EDIT: My first attempt was somehow broken and it showed frozen due to glPrimitiveBoundingBox. But debugging with debug symbols shown quite different stacktrace. Froze happens here all the times:
static bool
dri3_wait_for_event_locked(struct loader_dri3_drawable *draw)
{
xcb_generic_event_t *ev;
xcb_present_generic_event_t *ge;
xcb_flush(draw->conn);
/* Only have one thread waiting for events at a time */
if (draw->has_event_waiter) {
cnd_wait(&draw->event_cnd, &draw->mtx);
/* Another thread has updated the protected info, so retest. */
return true;
} else {
draw->has_event_waiter = true;
/* Allow other threads access to the drawable while we're waiting. */
mtx_unlock(&draw->mtx);
ev = xcb_wait_for_special_event(draw->conn, draw->special_event); <---- THIS LINE FROZE
mtx_lock(&draw->mtx);
draw->has_event_waiter = false;
cnd_broadcast(&draw->event_cnd);
}
if (!ev)
return false;
ge = (void *) ev;
dri3_handle_present_event(draw, ge);
return true;
}
Old report without debug symbols which shown frozen `glPrimitiveBoundingBox`
Unfortunately, I can not manage to gdb alacrity with debugging symbols. But at least I see alacrity stuck on `glPrimitiveBoundingBox` calls:#0 0x00007f43f327cabf in poll () from /usr/lib/libc.so.6
No symbol table info available.
#1 0x00007f43f33ad63b in ?? () from /usr/lib/libxcb.so.1
No symbol table info available.
#2 0x00007f43f33af45b in xcb_wait_for_special_event () from /usr/lib/libxcb.so.1
No symbol table info available.
#3 0x00007f43efe659f1 in glPrimitiveBoundingBox () from /usr/lib/libGLX_mesa.so.0
No symbol table info available.
#4 0x00007f43efe65b58 in glPrimitiveBoundingBox () from /usr/lib/libGLX_mesa.so.0
No symbol table info available.
#5 0x00007f43efe66d8e in glPrimitiveBoundingBox () from /usr/lib/libGLX_mesa.so.0
No symbol table info available.
#6 0x00007f43efe67cfc in glPrimitiveBoundingBox () from /usr/lib/libGLX_mesa.so.0
No symbol table info available.
#7 0x00007f43ee7dc2bb in ?? () from /usr/lib/dri/iris_dri.so
No symbol table info available.
#8 0x00007f43ee7de3f4 in ?? () from /usr/lib/dri/iris_dri.so
No symbol table info available.
#9 0x00007f43ee7ea56c in ?? () from /usr/lib/dri/iris_dri.so
No symbol table info available.
#10 0x00007f43ee7eabc9 in ?? () from /usr/lib/dri/iris_dri.so
No symbol table info available.
#11 0x00007f43ee80eb26 in ?? () from /usr/lib/dri/iris_dri.so
No symbol table info available.
#12 0x00007f43ee8136a4 in ?? () from /usr/lib/dri/iris_dri.so
People are reporting the problem only for Intel GPU. The range of affected Mesa is 18.3.0 - 20.0.4. It is huge. I would like to say it is a problem with the driver, but I found the same problem on both iris
and i965
.
Log files as attachment
In most cases, I found this line in dmesg during freeze:
[ 6600.003165] GpuWatchdog[1834]: segfault at 0 ip 0000559e7104dee2 sp 00007f12ee468600 error 6 in chrome[559e6d107000+7287000]

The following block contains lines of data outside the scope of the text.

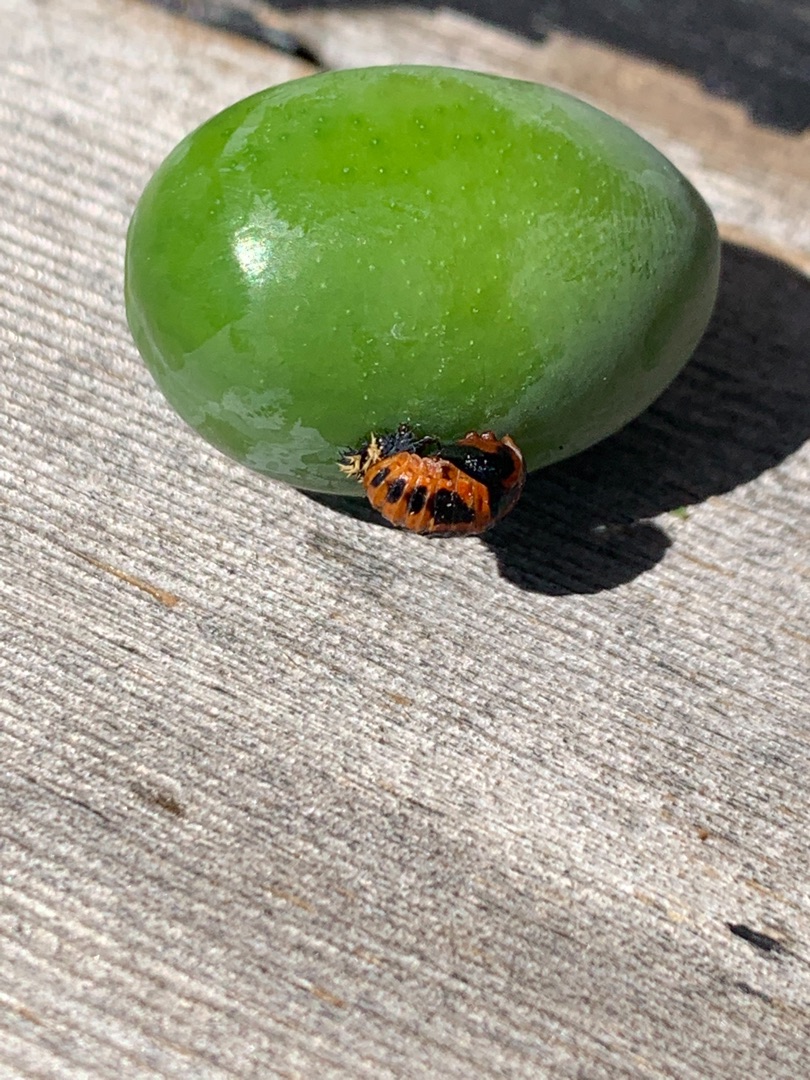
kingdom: Animalia
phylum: Arthropoda
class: Insecta
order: Coleoptera
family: Coccinellidae
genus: Harmonia
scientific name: Harmonia axyridis
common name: Harlekinmariehøne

Xorg logs are empty during the freeze.
Any extra information would be greatly appreciated
I am blacklisted Nvidia and nouveau kernel modules. I am using qtile. Other people with the same problems are using similar systems as Xmonad
I suppose it is far too little information. Please tell me what else I could check or debug, or try to do.